* [Text provided]

☆ ☆ ☆ ☆ ☆ ☆ ☆

The Slatest

Nearly 6,000 Migrants Rescued, at Least Nine Die in Single Weekend off Italian Coast

Emergency medical workers with a woman, believed to be Somali, who was rescued in the Mediterranean and flown to Malta on an Italian military helicopter.

Darrin Zammit Lupi/Reuters

The world’s deadliest crossing for migrants, the Mediterranean, was again the site of a crisis this weekend as nearly 6,000 individuals fleeing North Africa by boat were rescued by Italian authorities and at least nine died. Nearly 500 such migrants have died in 2015 after an estimated 3,500 were killed in 2014. Warm weather and “improving sea conditions” are said to be encouraging an increasing number of travel attempts, while the recently reduced scale of European rescue operations is a subject of controversy. From the Guardian:

The majority of the operations this month have been performed by the Italian coastguard and navy and some commercial ships in international waters, rather than the European-backed Triton mission that patrols waters within 30 miles of the Italian coast.

☆ ☆ ☆ ☆ ☆ ☆ ☆

(Saved data entries)
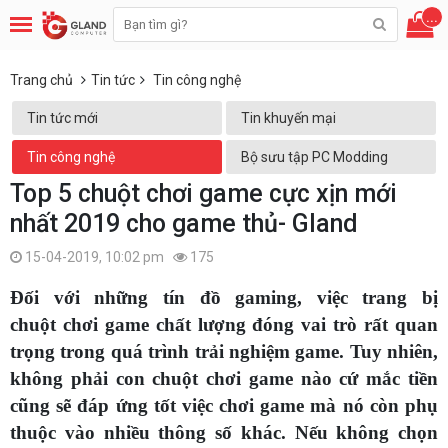
...
Trang chủ
Tin tức
Tin công nghệ
Tin tức mới
Tin khuyến mại
Tin công nghệ
Bộ sưu tập PC Modding
Top 5 chuột chơi game cực xịn mới
nhất 2019 cho game thủ- Gland
15-04-2019, 10:02 pm
175
Đối với những tín đồ gaming, việc trang bị
chuột chơi game chất lượng đóng vai trò rất quan
trọng trong quá trình trải nghiệm game. Tuy nhiên,
không phải con chuột chơi game nào cứ mắc tiền
cũng sẽ đáp ứng tốt việc chơi game mà nó còn phụ
thuộc vào nhiều thông số khác. Nếu không chọn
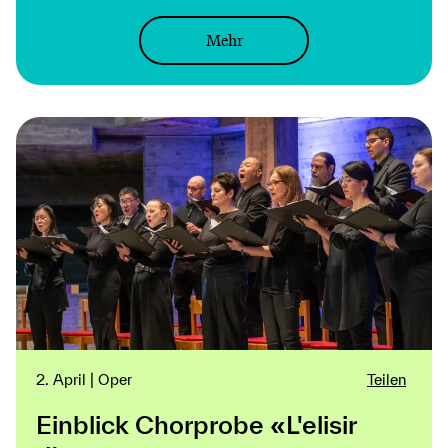
Mehr
2. April | Oper
Teilen
Einblick Chorprobe «L'elisir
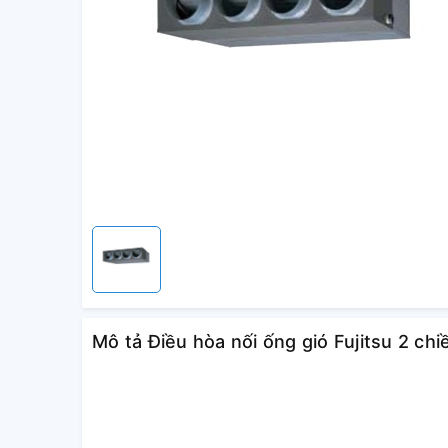
Mô tả Điều hòa nối ống gió Fujitsu 2 c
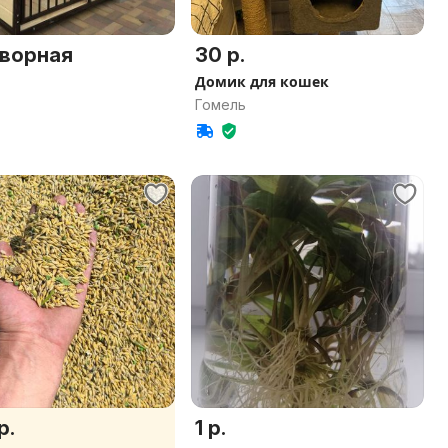
ворная
30 р.
Домик для кошек
Гомель
р.
1 р.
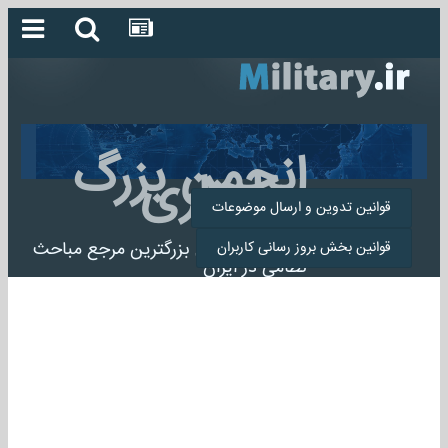
انجمن بزرگ
میلیتاری
قوانین تدوین و ارسال موضوعات
انجمن میلیتاری بزرگترین مرجع مباحث
قوانین بخش بروز رسانی کاربران
نظامی در ایران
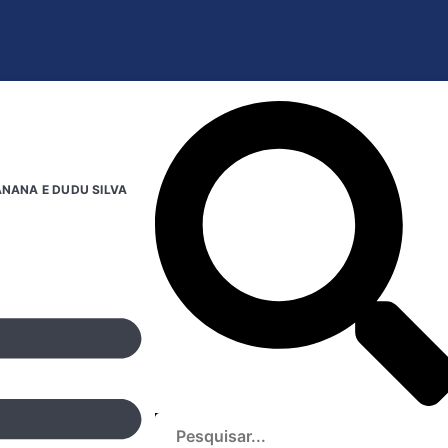
NANA E DUDU SILVA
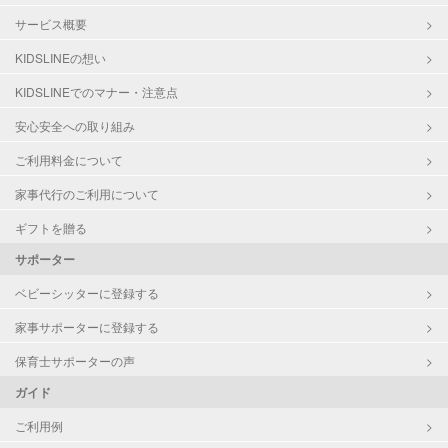
サービス概要
KIDSLINEの想い
KIDSLINEでのマナー・注意点
安心安全への取り組み
ご利用料金について
家事代行のご利用について
ギフトを贈る
サポーター
ベビーシッターに登録する
家事サポーターに登録する
保育士サポーターの声
ガイド
ご利用例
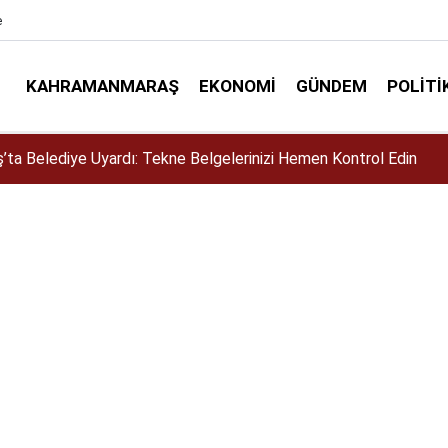
e
KAHRAMANMARAŞ
EKONOMI
GÜNDEM
POLITI
siklet Yarışması’nda En Zorlu Etap Tamamlandı!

☆ ☆ ☆ ☆ ☆ ☆ ☆

* [Exercise 1] Turn the paragraph in the migrant rescue article beginning "The world’s deadliest crossing" into a short bulleted list that keeps its main facts.
* [Exercise 2] Please carry on the migrant rescue article from its final sentence.

* [Exercise output 1]
- The Mediterranean, the world's deadliest crossing for migrants, saw another crisis this weekend.
- Italian authorities rescued nearly 6,000 people fleeing North Africa by boat, and at least nine died.
- Nearly 500 such migrants have died in 2015, after an estimated 3,500 were killed in 2014.
- Warm weather and "improving sea conditions" are said to be encouraging more crossing attempts.
- The recently reduced scale of European rescue operations is a subject of controversy.

* [Exercise output 2]
Triton replaced a far more ambitious programme conducted by Italy, the Mare Nostrum mission, at the end of last year. Mare Nostrum was a one-year programme that cost Italy about €9m a month, compared with Triton’s budget of €2.9m, and carried out search and rescue missions over a 27,000 square-mile area.

Slate’s Josh Keating wrote in February about the horrific domestic conditions that have pushed thousands of people—many from the countries of Syria and Eritrea—into risky migration attempts.

As one survivor said in February: “We know what fate we’re going towards and the probabilities of dying, but it’s a sacrifice we consciously make to have a future.”